The Drew Museum - now the Whanganui Regional - was an Aladdin's cave to me when we visited it during a school trip from Mangamahu in 1949. Suddenly I knew how my colonial forebears had lived, how the people living at Mangamahu 200 years previously had caught wild game, dug the soil, cut down trees and built houses. I learned about the bird life on our hills before all the forests were chopped down, and from the portraits on its walls and sculptured forms in its cabinets I received a finer appreciation of art than what I got from the Sergeant.
As a child, I thought that every city had a similar museum and I did not realise how much we owed to the generosity of local iwi and the foresight of Samuel Drew.
Our regional museum is world-class, so much better than the Te Papa amusement centre. If you want to give your children a real appreciation of our history and pre-history, the Wanganui and Hawera museums are the ones to visit, repeatedly.
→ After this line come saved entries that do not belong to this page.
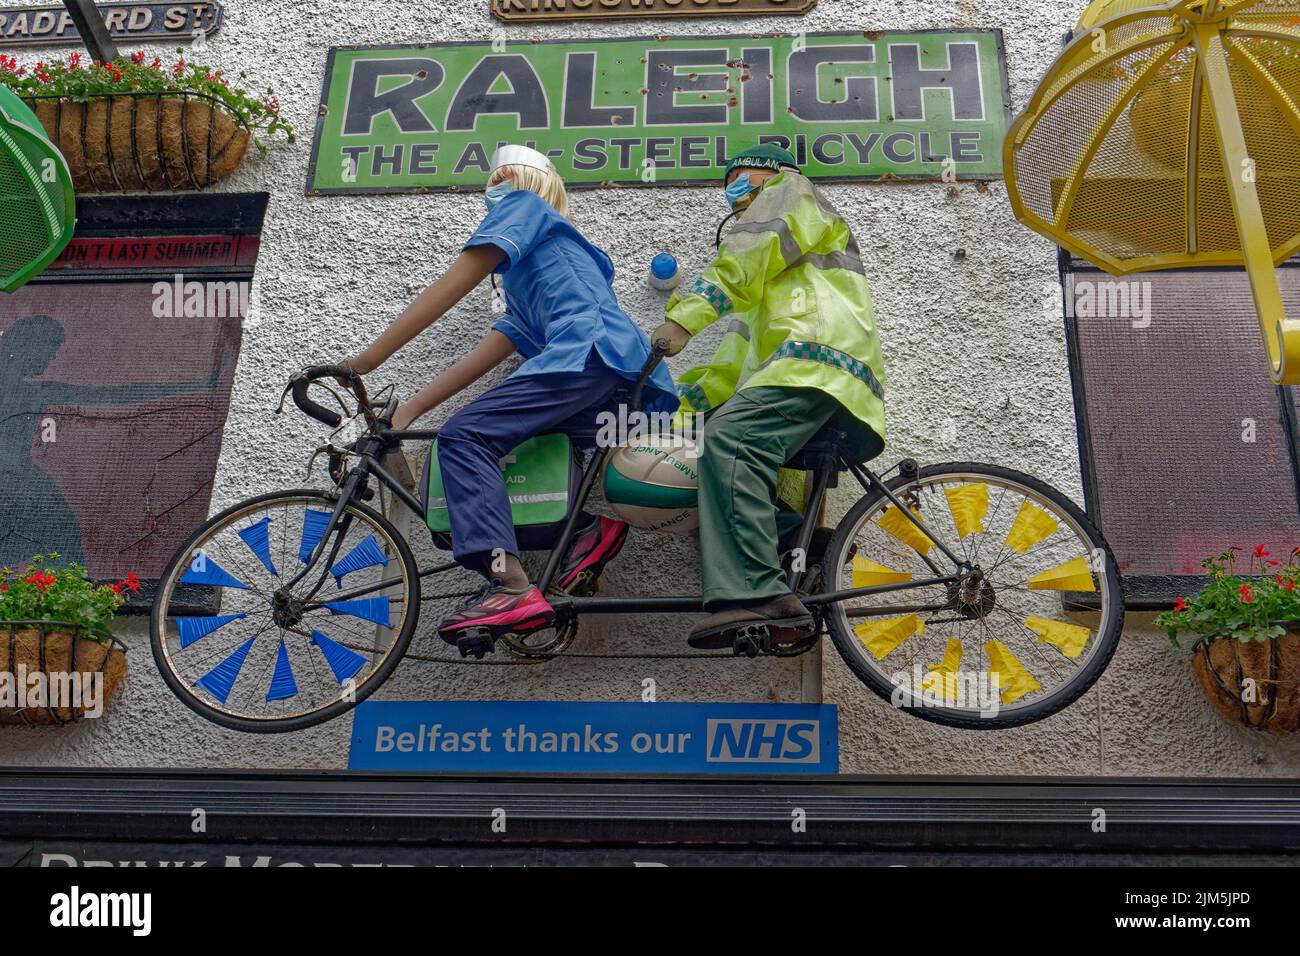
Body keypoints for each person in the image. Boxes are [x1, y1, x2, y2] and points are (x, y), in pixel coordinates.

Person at [339, 144, 677, 644]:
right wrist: (407, 413)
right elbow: (492, 349)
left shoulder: (527, 210)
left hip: (584, 350)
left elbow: (453, 283)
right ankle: (587, 533)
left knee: (464, 439)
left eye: (502, 174)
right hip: (610, 377)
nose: (493, 184)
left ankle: (510, 586)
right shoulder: (532, 272)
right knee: (515, 445)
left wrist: (363, 362)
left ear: (531, 182)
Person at [653, 144, 888, 649]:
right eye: (728, 181)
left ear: (774, 173)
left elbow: (744, 258)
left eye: (744, 175)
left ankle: (757, 592)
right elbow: (732, 367)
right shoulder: (767, 295)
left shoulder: (790, 191)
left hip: (817, 361)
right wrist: (673, 412)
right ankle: (800, 542)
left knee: (733, 442)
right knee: (709, 468)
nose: (735, 187)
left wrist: (683, 319)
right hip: (799, 370)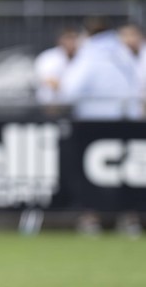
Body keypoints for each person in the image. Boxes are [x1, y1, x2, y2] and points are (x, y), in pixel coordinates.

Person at [60, 17, 142, 237]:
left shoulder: (89, 54)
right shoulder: (123, 52)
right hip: (127, 120)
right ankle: (130, 218)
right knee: (127, 172)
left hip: (93, 123)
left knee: (90, 172)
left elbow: (70, 90)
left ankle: (91, 218)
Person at [34, 26, 79, 110]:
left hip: (75, 107)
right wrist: (72, 88)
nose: (71, 42)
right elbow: (49, 81)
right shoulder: (48, 57)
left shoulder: (82, 57)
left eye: (74, 38)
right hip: (49, 106)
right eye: (68, 38)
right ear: (61, 40)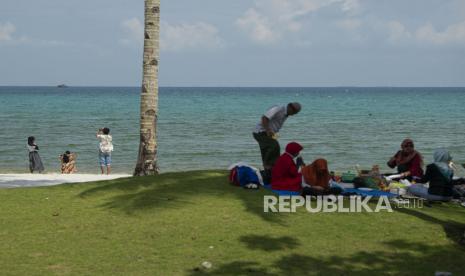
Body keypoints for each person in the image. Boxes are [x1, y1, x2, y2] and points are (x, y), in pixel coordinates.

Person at [253, 102, 301, 179]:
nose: (294, 114)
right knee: (274, 145)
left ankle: (271, 170)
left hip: (270, 133)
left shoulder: (286, 114)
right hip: (261, 131)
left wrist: (273, 134)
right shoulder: (278, 109)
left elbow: (275, 124)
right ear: (290, 107)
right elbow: (264, 118)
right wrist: (268, 130)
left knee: (271, 149)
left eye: (296, 113)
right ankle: (269, 168)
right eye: (294, 111)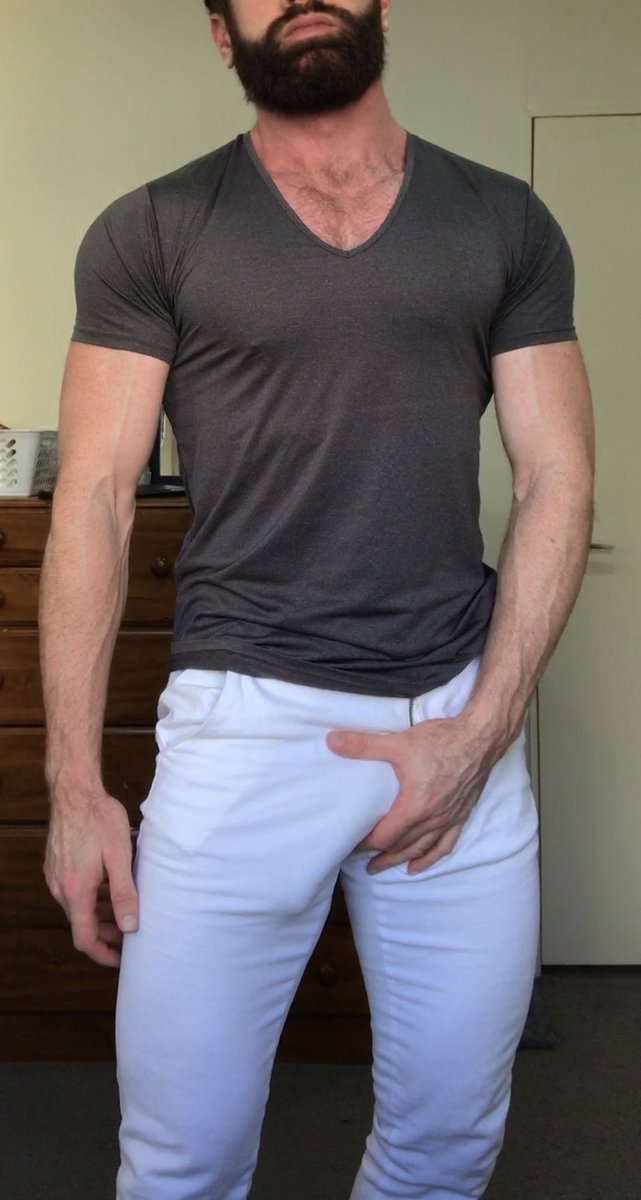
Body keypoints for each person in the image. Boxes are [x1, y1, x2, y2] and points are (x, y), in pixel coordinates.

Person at [39, 2, 595, 1197]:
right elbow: (92, 499)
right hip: (241, 726)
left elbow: (555, 475)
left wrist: (482, 732)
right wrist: (75, 787)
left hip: (453, 716)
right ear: (218, 31)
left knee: (446, 1148)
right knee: (179, 1163)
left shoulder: (501, 220)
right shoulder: (153, 228)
I'm so pleased that the museum has had earthquake-resistant extensions added to it, where many of its priceless and unique artifacts can be stored safely, and where school children can be educated about our past without risk.
Like Michael Laws, I do not agree with compulsory strengthening of old buildings. It is financially impossible. But I think owners of rickety old buildings must be honest with those who spend money in them. I think that on every building and footpath in Wanganui where there is an earthquake risk there should be a warning sign similar to the one on Raetihi's Theatre Royal, perhaps with the additional note that the risk of injury is less than one in 200,000 for every hour spent there.
I think Wanganui's tourist advertising should carry the same warning. Perhaps visits to these old buildings could be promoted as another form of adventure tourism, with entrepreneurs selling T-shirts that boasted "I visited Wanganui's 5 per cent safe Old Town and survived."
I think employees who are hired to work in those rickety buildings should get paid danger money, and the small businessmen who lease these premises from absentee owners should get a rent reduction to compensate them for the payment of this danger money. I think the council should charge higher rates on an old commercial buildings to pay for the future cost of removing the rubble and bodies when its frontage falls on to the public way. I think that parents should be told of the risks and permission obtained before a school visit to a heritage building.
And I don't don't think anyone should worry if the Opera House, the Alexander and the Sarjeant fall down in the next quake, as long as their oldest paintings and documents are safe inside archival cabinets. If the council can get earthquake money, I think it should be first spent on strengthening or rebuilding the front of the Drew Museum. The Whanganui region owes this duty to future generations; we hold a world heritage collection in our care.
John Archer lives in Ohakune and shares his views with readers, coloured by his love of the mountain life.